──────── 分析用本文 ────────

中津城は黒田如水(孝高)により、中津川河口周防灘に臨む地に築かれた城である。
面積は二万三千二百八十七坪で、
地形が北より南方に扇状をなしているので、別名を扇城という。
堀には海水が引き込まれているため、水城(海城)とされ、
今治城、高松城と並ぶ日本三大水城の一つに数えられられている。
黒田氏が博多に転封になると、細川忠興が入城し、隠居城になった時、
三の丸を完成させた。
寛永九年(1632)、 細川家の熊本の転封に伴い、小笠原長次が八万石で入封したが、
享保二年(1717)、徳川家連枝の奥平家第七代・奥平昌成が十万石で入封し、
以後、百五十四年間に渡り、奥平家の居城となり、明治維新を迎えた。 」
別府駅発八時十九分のソニックに乗り、中津駅には九時過ぎに到着。
駅からタクシーに乗ると、あっという間に中津城公園の駐車場に着いた。
「 中津城は、福岡県との県境の 大分県中津市 (豊前国中津) に、
黒田孝高(如水)が築城した城である。
黒田孝高(如水)は、豊臣秀吉の命により九州を平定し、中津十六万石を拝領して、
天正十六年(1588)、 中津川 (当時は山国川) 河口の周防灘 (豊前海) に臨むこの地に築城した。
関ヶ原合戦の後の慶長五年(1600)、細川忠興(三斎)が、中津三十二万石として入城する。
細川忠興は、早速、城の大修築を始めるが、前領主・黒田長政が、年貢を博多に持ち去るなどで、
商人らとも関係がこじれたため、中津での領内統治が困難だとして、
慶長七年(1602)、小倉城の築城を開始し、小倉城へ移り、主城(居城)とする。

────────

> _取り組む課題_:
1. 中津城についての本文をもとに、次の問いに答えよ。
(a) 中津城が扇城という別名を持つのは、地形がどのようになっているからか。
(b) 奥平家は何年間にわたり中津城を居城としたか。
(c) 細川忠興が小倉城の築城を開始したのは何年か。
2. 中津城についての本文を、最後の文の後から書き継げ。
これらの記録は本文の内容とは関係がない。

──────── 記録一覧 ────────

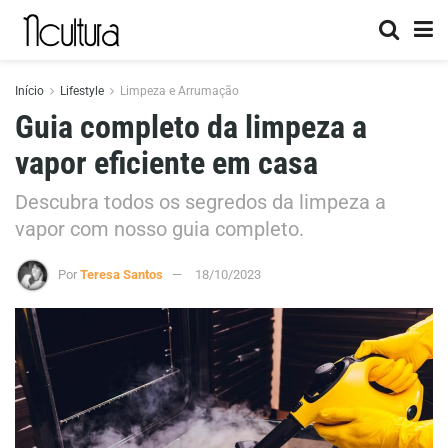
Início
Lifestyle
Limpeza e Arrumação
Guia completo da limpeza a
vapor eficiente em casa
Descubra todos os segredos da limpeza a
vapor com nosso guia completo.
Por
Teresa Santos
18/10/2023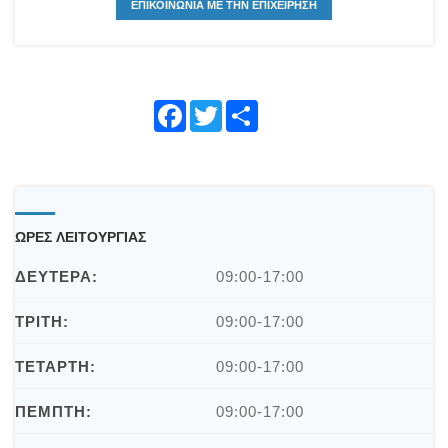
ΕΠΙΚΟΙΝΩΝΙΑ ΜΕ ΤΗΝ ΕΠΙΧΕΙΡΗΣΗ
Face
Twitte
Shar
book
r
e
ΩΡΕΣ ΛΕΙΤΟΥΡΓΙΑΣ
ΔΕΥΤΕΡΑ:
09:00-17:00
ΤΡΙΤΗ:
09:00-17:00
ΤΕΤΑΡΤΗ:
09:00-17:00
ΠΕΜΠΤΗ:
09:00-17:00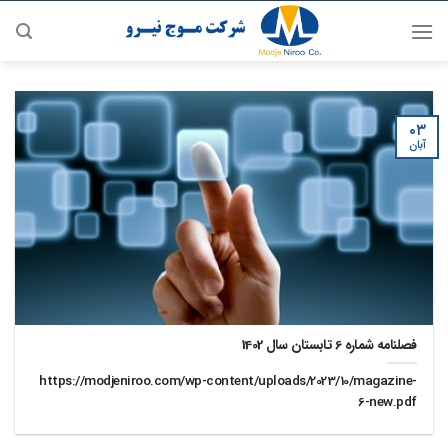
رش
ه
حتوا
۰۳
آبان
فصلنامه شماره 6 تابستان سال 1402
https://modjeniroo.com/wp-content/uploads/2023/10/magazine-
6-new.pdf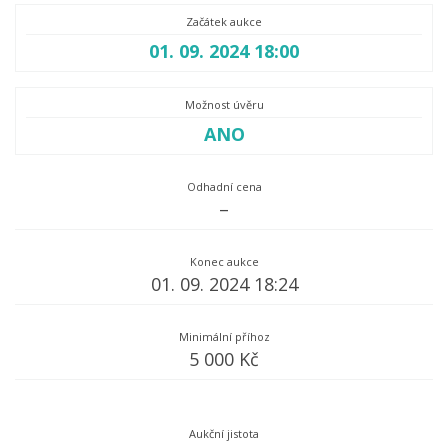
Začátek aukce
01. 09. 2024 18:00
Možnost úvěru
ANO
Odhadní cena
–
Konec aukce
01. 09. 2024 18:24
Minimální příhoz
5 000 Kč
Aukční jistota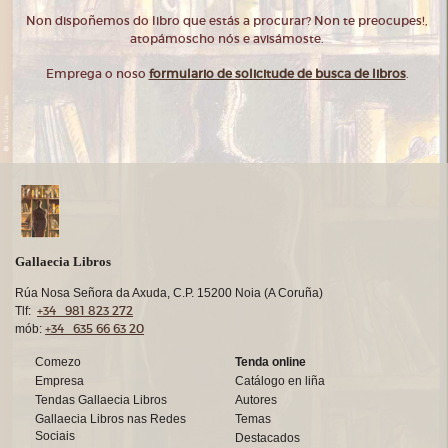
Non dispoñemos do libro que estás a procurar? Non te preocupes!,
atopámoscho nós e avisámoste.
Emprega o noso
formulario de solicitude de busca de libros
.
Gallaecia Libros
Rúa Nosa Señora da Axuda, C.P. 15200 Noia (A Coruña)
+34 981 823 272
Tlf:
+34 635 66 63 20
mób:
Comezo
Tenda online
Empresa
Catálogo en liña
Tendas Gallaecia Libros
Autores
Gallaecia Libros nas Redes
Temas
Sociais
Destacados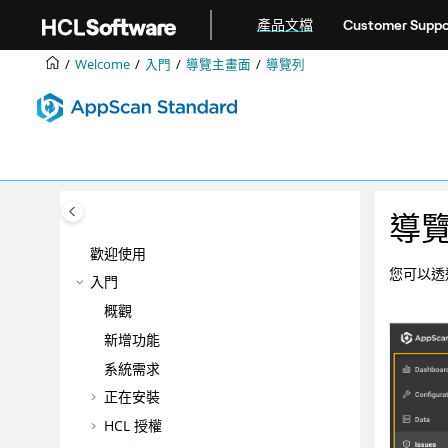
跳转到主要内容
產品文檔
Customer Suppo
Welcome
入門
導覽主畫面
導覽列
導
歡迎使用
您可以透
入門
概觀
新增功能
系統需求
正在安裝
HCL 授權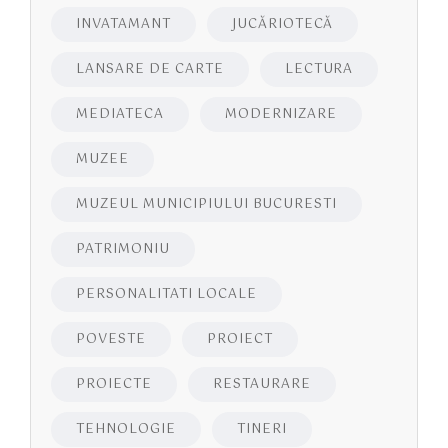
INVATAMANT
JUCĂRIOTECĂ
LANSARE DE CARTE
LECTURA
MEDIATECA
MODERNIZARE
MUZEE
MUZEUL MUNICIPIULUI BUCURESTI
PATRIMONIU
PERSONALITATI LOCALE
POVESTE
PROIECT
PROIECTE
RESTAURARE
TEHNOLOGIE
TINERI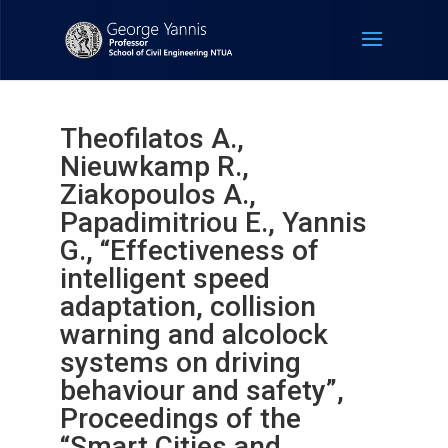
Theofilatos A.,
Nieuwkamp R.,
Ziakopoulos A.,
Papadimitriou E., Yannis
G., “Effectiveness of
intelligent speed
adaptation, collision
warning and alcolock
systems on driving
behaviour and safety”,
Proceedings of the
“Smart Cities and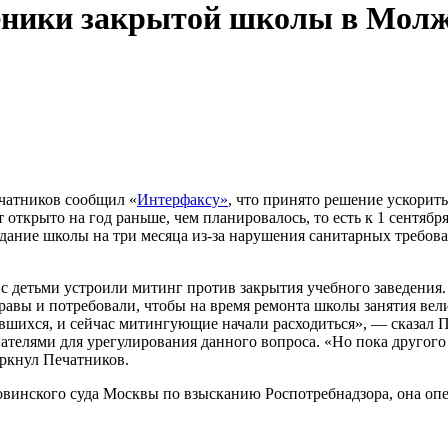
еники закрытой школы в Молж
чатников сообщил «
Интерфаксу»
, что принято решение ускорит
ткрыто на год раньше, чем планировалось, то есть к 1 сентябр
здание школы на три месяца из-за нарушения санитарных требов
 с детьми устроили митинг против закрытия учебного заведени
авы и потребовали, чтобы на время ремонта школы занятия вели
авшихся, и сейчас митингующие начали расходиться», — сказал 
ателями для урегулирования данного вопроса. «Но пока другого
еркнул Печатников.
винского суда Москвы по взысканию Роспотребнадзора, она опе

────────

> _課題別の解答_:
1.
(a) 地形が北より南方に扇状をなしているから。
(b) 百五十四年間。
(c) 慶長七年(1602)。

2.
代わりに、弟の興秋を中津城に入城させた。
元和六年(1620)に入ると、忠興は家督を三男・忠利に譲り、中津城に隠居する。
忠興は、元和七年(1621)、中津城の三の丸を拡張し、扇形の梯郭式平城を完成させた。 」
駐車場の南側には石垣と水堀があった。
「 中津城の水堀は、本丸と三の丸の南側と東側のみで、 西側は高瀬川が水堀の役目を担っていた。 」
駐車場の右手には、「三斎池」 の説明板がある。
「三斎池」
「 細川忠興が隠居し、居城を小倉城から中津城に移した際、
三斎 と号し、城と城下町の整備を行ったが、その際、城内の用水不足を補うため、
山国川の大井出堰から水を城内まで導く大工事を行った。
その水をたたえたのがこの池であり、鑑賞や防火用水として使用された。
忠興の号、三斎の名を冠して三斎池という。 」
駐車場の北東の石垣の前に、「中世の館と寺院跡」 の説明板がある。
説明板「中世の館と寺院跡」
「 中津城が築城される前に、
二重の溝に囲まれた、中世 (十五世紀〜十六世紀)の館があったことが確認された。
高石垣を積む近世の城と違い、溝の壁には石が貼りつけられていて、
溝の間には土塁があったと考えられる。
中津城築城当初の地層から、最大径一・六メートル、厚さ七十センチの大型の礎石や、
せん (土へんに専という字) という、タイル状の瓦が多数出土され、
また、表面に仏を意味する梵字や日付などを墨で書いた大きな石が出土した。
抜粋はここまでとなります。